API Pagination in Alteryx

One really cool thing that I learnt a few weeks ago is pagination. This is especially useful when you get data through an API using Alteryx. Pagination is the process of fetching data and looping this over until everything that you need has been acquired. This is especially true when partial data is returned in a response and you need pagination to get the rest of the data.

Because of this loop, we will be using an iterative macro. There are 3 different types of macro’s: standard, batch and iterative. Iterative is used when you don’t know how many loops you need to make (infinite amount of times). Batch macro’s are when you need to finite loops to get the data.

When you are acquiring data through an API, sometimes you only receive partial data and you don’t know how much more there is. You know that you need to use pagination when you are given another key in the API. This new key will allow you to make further requests from the API. You want to keep going until there is no more keys given to you as this means that all the data has been collected.

An iterative macro workflow should look something like this:

Notice how the input and outputs look a little different from the normal input and output. This suggests that this workflow is a macro.

Initially, you would need a text input. This text input should have the URL needed to make the request on the API. You then need to use the download tool to download the URL and used the JSON parse tool to split the data I wanted.

I then wanted to further split the data into 3 parts.

  • I wanted all the rows with the actual data that I wanted.
  • I wanted the headers
  • I wanted the next key to get the next set of data

 

1: Getting the data

I noticed that all the rows with the data I wanted contained “datatable.data”. Therefore, I wanted to filter out all the rows that contained this. I then used text-to-columns tool to parse the data and then used the crosstab tool to get it all in the format that I wanted. I then output the data.

2: Getting the headers

I filtered out any rows that included “columns” as this contained all the header names that corresponded with my data. I parsed it out and used crosstab to get it into the format that I wanted. To join these headers with my data I used the dynamic rename tool to get these header names into the headers.

3: Getting the next key

To get the row with the key inside it, I filtered out the downloaded data using the following formula:

a) “[JSON_Name] = “meta.next_cursor_id”

AND

b) NOT IsEmpty([JSON_ValueString])”

“a)” part is about identifying the data with the key inside it.

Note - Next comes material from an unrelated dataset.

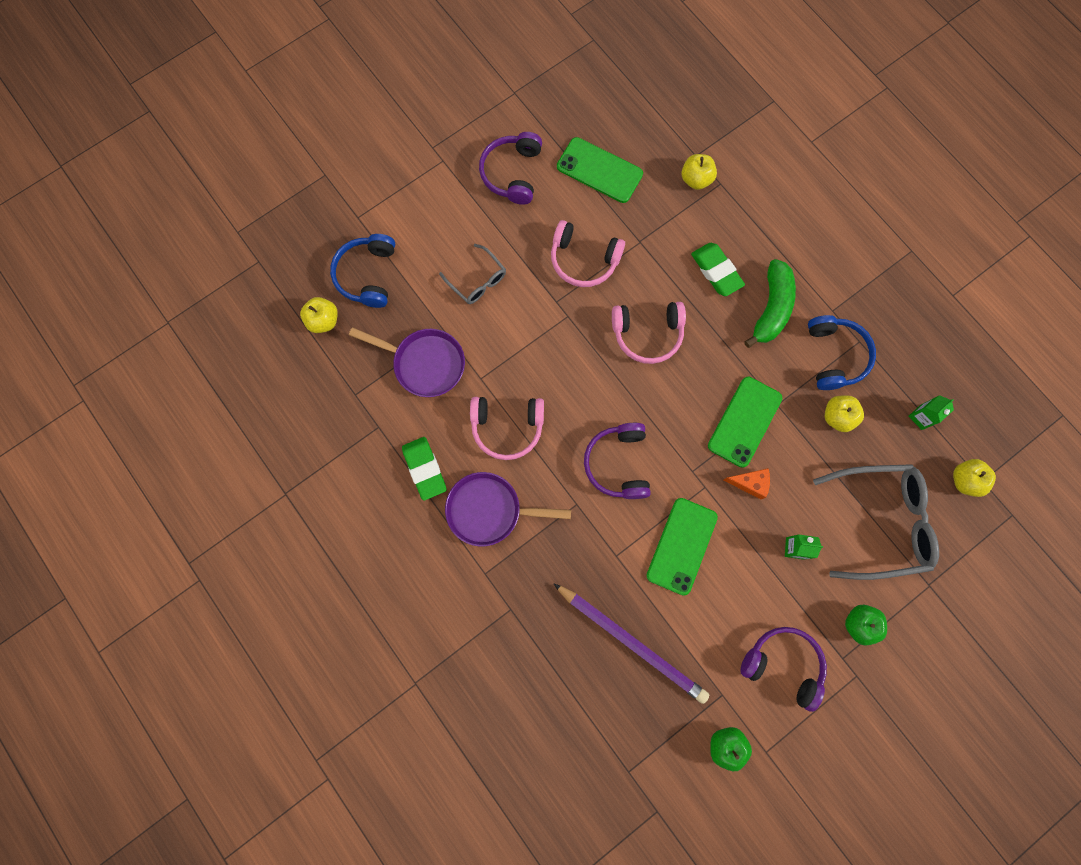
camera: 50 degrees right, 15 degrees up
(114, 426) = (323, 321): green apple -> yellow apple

“b)” part is about ensuring that no other data gets in. If data does get in, then it will come out of the “False” node of the filter. However, if there is no data and it is just the key then we want to process then we want it.

I then used the select tool and the formula tool to re-create the URL to make another request from the API.

My formula tool looked like this:

“”https://www.quandl.com/api/v3/datatables/WIKI/PRICES.json?ticker=DATA,googl,aapl,amazn,FB,msft&&api_key=uynvrZVQY-pNZg-_1xeU&” + “qopts.cursor_id=” + [JSON_ValueString]”

I then turned this into an output.

Turning it into a macro

At this point I had 2 outputs. The first one, which came from my first stream (the one dealing with the data) and the second output, which contained the new key.

I turned the data output into a standard macro output, but I changed the output with the new key into an iterative macro. Make sure you name your outputs so that you know which one to turn into an iterative macro (the one containing the key).

To tell Alteryx that you want an iterative macro as supposed to a standard one, you need to click on the whitespace in the workflow. You should see the configuration tab like this:

 

You need to select the workflow tab and change the “macro” setting from standard to iterative.

You then need to select View at the top and click interface designer.

You then need to configure your settings to tell Alteryx your “iteration input” and your “iteration output”.

This is where naming your macro’s will become useful.

Then you’re all set!